Welcome to our Power Query blog.  This week, I look at the differences in the way that the ‘Standard’ button works on the ‘Transform’ and ‘Add Column’ tabs.

 

Last week I looked at the ‘Merge Column’ functionality and the current differences between the way it works on the ‘Transform’ and ‘Add Column’ tabs.  This time I will look at the ‘Standard’ option available on these tabs for numeric columns.  In this case, there are reasons why the standard option behaves differently for each tab.

I will start with some simple data, and I am going to focus on the price.  In the ‘Transform’ tab, I can modify my price column using ‘Standard’ options:

I can choose to apply a ‘Standard’ reduction by multiplying my prices by 0.9.

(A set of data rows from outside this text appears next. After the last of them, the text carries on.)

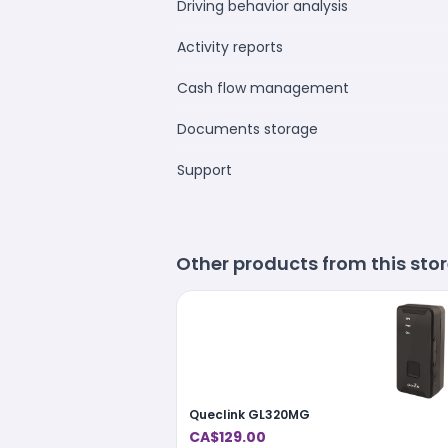
Driving behavior analysis
Activity reports
Cash flow management
Documents storage
Support
Other products from this sto
Queclink GL320MG
CA$129.00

This will change the existing column.

However, I have decided I want to keep my existing column, and see discounted prices in a new column.  In this case, I should use the ‘Add Column’ tab instead:

The process looks the same as for the ‘Transform’ tab, until I come to enter the value used for multiplication.  I see I have the option to use values from a column as an alternative to using a fixed value.  This was not available in the ‘Transform’ tab.  I use a fixed value for now, and complete my action.  I would have liked the option to name my new column, but I can change it later.

A new column Multiplication has appeared.  If I rename this to ‘Sale Price’ I can see both of my prices:

Since I was given the option to select values from a column as part of the ‘Standard’ multiplication functionality, I try selecting two numeric columns to see what options are available on ‘Standard’.

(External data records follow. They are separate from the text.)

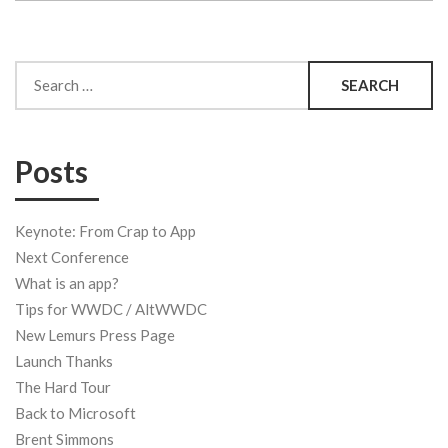
Search
for:
Posts
Keynote: From Crap to App
Next Conference
What is an app?
Tips for WWDC / AltWWDC
New Lemurs Press Page
Launch Thanks
The Hard Tour
Back to Microsoft
Brent Simmons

Having selected Price and Quantity, I have the option of creating a new column by combining the values in my selected columns.  I can perform all the ‘Standard’ operations with the exception of ‘Percentage’.

I opt to multiply my columns and create a new column which I rename to show the potential returns if I sell all my stock at pre-sales prices.  I can create another column from the Sale Price and Quantity to show the effects of the proposed sale.

Whereas the ‘Standard’ option from the ‘Transform’ column enables me to perform simple operations on a numeric column, the ‘Standard’ option from the ‘Add Column’ tab may be used to combine data from more than one column, and present my results whilst still showing the original data.  Some ‘Standard’ options are even available for more than two columns.

This can be a quick way to create a new column via addition or multiplication without creating a custom column.